The big story on the blogs today is this report by American Progress, which is a study on the political slant of talk radio. It discovers that 90% of talk radio is conservative in nature, while only 10% is liberal. (Nobody would debate that fact, I imagine.) The report also makes suggestions on how to ameliorate this discrepancy by passing laws and setting up regulations for radio station ownership and content.
The conservatives of course are livid about the suggestion that the radio dominance they have crafted through the likes of Rush Limbaugh and Sean Hannity should be curtailed legislatively. The liberals are gloating in some kind of "your politics suck, so it's only fair that you shouldn't be allowed to be so popular" theme.
Talk radio, like every other money-making venture, is based on profit. Rush Limbaugh's immense popularity with advertisers (and his 50-some-odd million listeners, or whatever it is) spawned a thousand conservative wannabe commentators in his wake. If you don't like Rush (and his thousand radio clones) and his politics or methods, too bad: Radio stations love the profit that he generates... and the listener share they are getting... which in turn increases their profits. People listen... even if you aren't one of them. Sorry about that. Bon Jovi gave us Warrant, Cinderella, Winger, and White Lion... Rush gave us Michael Savage. Some trends stick around, other's don't.
If the liberal side of the political spectrum had been able to find a radio personality with equally powerful drawing power early on in the game (back when Limbaugh was only a minor sensation), there probably would have been some parity between conservative and liberal talk radio... because there would have been two partisan preachers to clone, instead of one. But that isn't what happened, and now radio stations go with the "safe bet" of yet another conservative talk show host instead of gambling their valuable air time on a liberal. (The fact that only a handful of liberal talk show hosts have really caught on in the past 20 years makes the conservative "safe bet" even safer.)

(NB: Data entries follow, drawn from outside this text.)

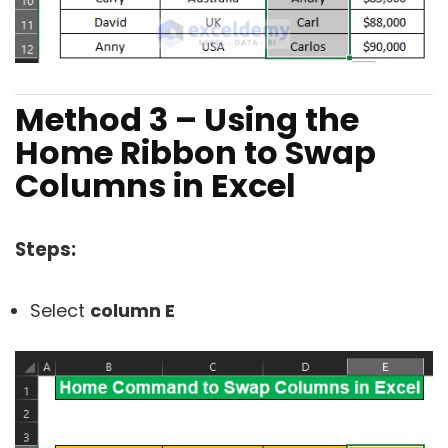
Method 3 – Using the
Home Ribbon to Swap
Columns in Excel
Steps:
Select
column E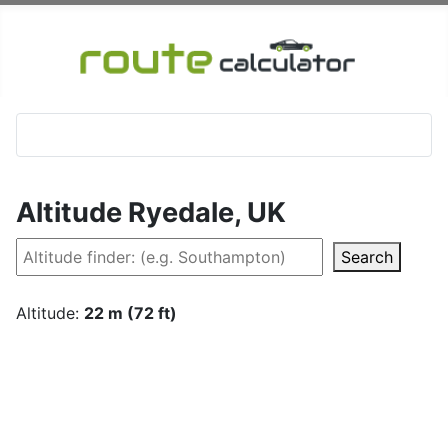
Altitude Ryedale, UK
Search
Altitude:
22 m (72 ft)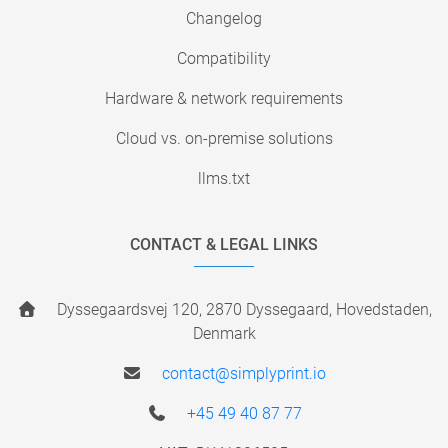
Changelog
Compatibility
Hardware & network requirements
Cloud vs. on-premise solutions
llms.txt
CONTACT & LEGAL LINKS
Dyssegaardsvej 120, 2870 Dyssegaard, Hovedstaden,
Denmark
contact@simplyprint.io
+45 49 40 87 77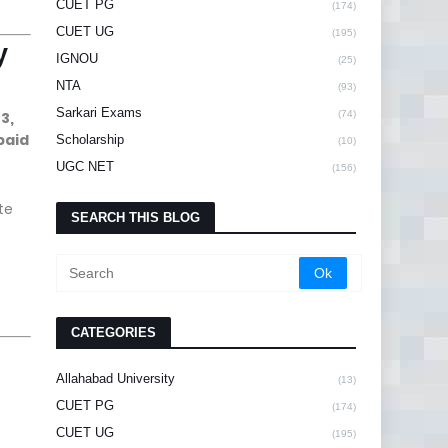
CUET PG
(174)
CUET UG
(195)
y
IGNOU
(25)
NTA
(93)
Sarkari Exams
3,
(74)
paid
Scholarship
(10)
UGC NET
(156)
te
SEARCH THIS BLOG
CATEGORIES
Allahabad University
(13)
CUET PG
(174)
CUET UG
(195)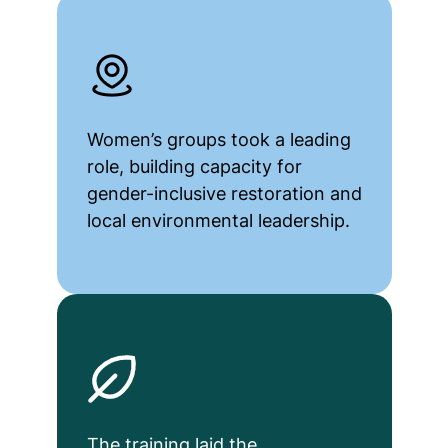
Women’s groups took a leading
role, building capacity for
gender-inclusive restoration and
local environmental leadership.
The training laid the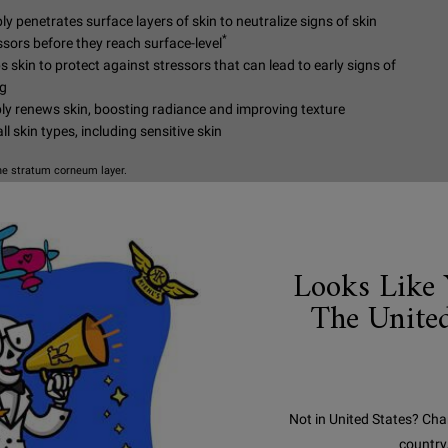
ly penetrates surface layers of skin to neutralize signs of skin
*
ssors before they reach surface-level
s skin to protect against stressors that can lead to early signs of
g
bly renews skin, boosting radiance and improving texture
ll skin types, including sensitive skin
he stratum corneum layer.
NOW
Looks Like 
HOW TO USE
The United
Apply our skin
the eye area. F
moisturizer or 
Not in United States? Cha
country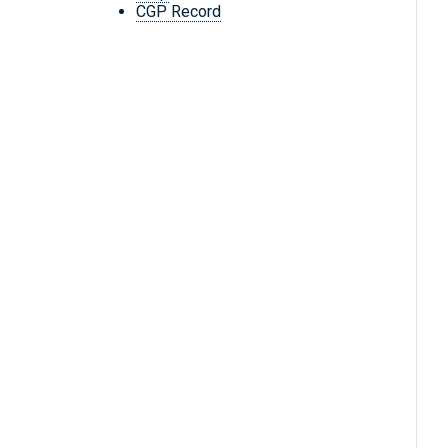
CGP Record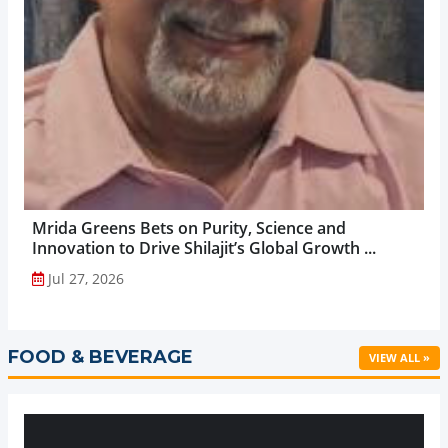
Mrida Greens Bets on Purity, Science and
Innovation to Drive Shilajit’s Global Growth ...
Jul 27, 2026
FOOD & BEVERAGE
VIEW ALL »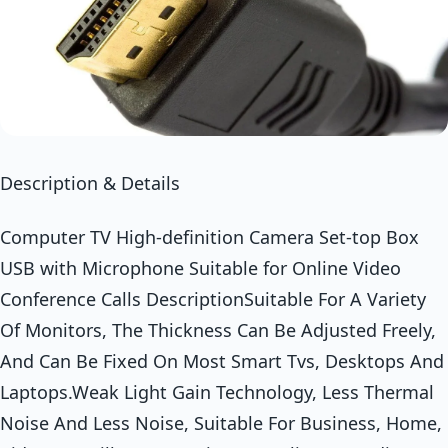
Description & Details
Computer TV High-definition Camera Set-top Box
USB with Microphone Suitable for Online Video
Conference Calls DescriptionSuitable For A Variety
Of Monitors, The Thickness Can Be Adjusted Freely,
And Can Be Fixed On Most Smart Tvs, Desktops And
Laptops.Weak Light Gain Technology, Less Thermal
Noise And Less Noise, Suitable For Business, Home,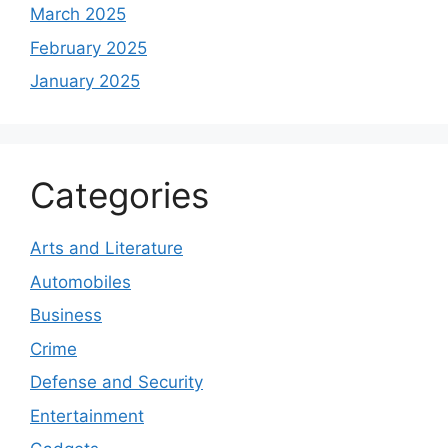
March 2025
February 2025
January 2025
Categories
Arts and Literature
Automobiles
Business
Crime
Defense and Security
Entertainment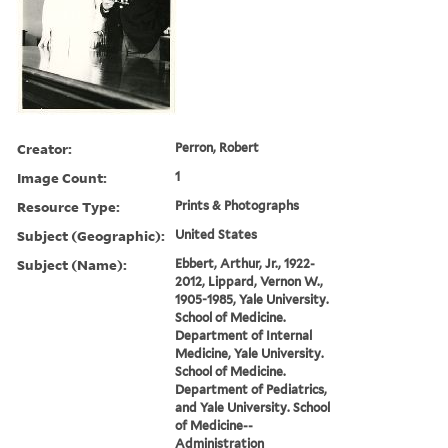
Creator:
Perron, Robert
Image Count:
1
Resource Type:
Prints & Photographs
Subject (Geographic):
United States
Subject (Name):
Ebbert, Arthur, Jr., 1922-
2012, Lippard, Vernon W.,
1905-1985, Yale University.
School of Medicine.
Department of Internal
Medicine, Yale University.
School of Medicine.
Department of Pediatrics,
and Yale University. School
of Medicine--
Administration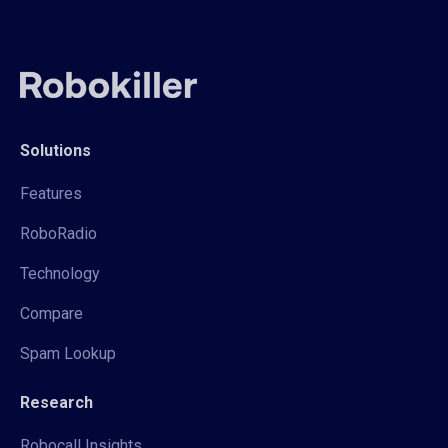
Solutions
Features
RoboRadio
Technology
Compare
Spam Lookup
Research
Robocall Insights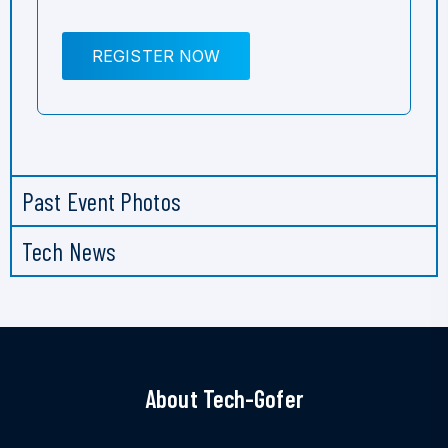
REGISTER NOW
Past Event Photos
Tech News
About Tech-Gofer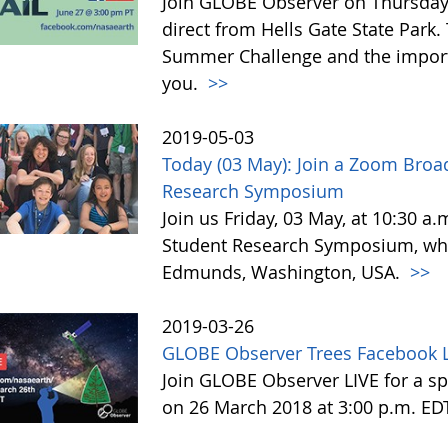
Join GLOBE Observer on Thursday, 
direct from Hells Gate State Park.
Summer Challenge and the impor
you.
>>
2019-05-03
Today (03 May): Join a Zoom Broa
Research Symposium
Join us Friday, 03 May, at 10:30 a
Student Research Symposium, whic
Edmunds, Washington, USA.
>>
2019-03-26
GLOBE Observer Trees Facebook L
Join GLOBE Observer LIVE for a sp
on 26 March 2018 at 3:00 p.m. ED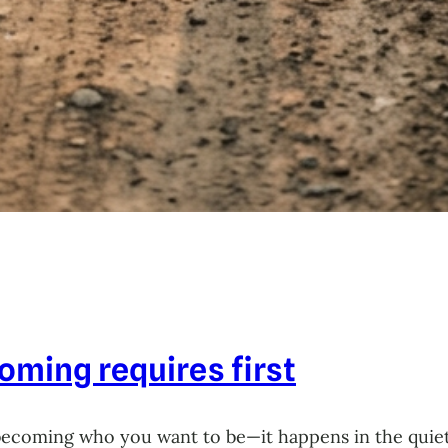
ming requires first
becoming who you want to be—it happens in the quie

It's an uphill battle for liberal talk radio, perhaps made more difficult by the failure of a real figurehead to emerge from the pack to become a liberal "icon" (although Al Franken had a go at it, and Alan Colmes continues his 15-year quest to accomplish the same), but if they keep trying, eventually things will balance out. Just look at country music as it made it back from deep obscurity 30 years ago to become the most prominent radio format in America today: Put up a popular, quality product first, and success comes second... not the other way around. There most is certainly no way legislation is going to bypass that fact, or the economies it represents.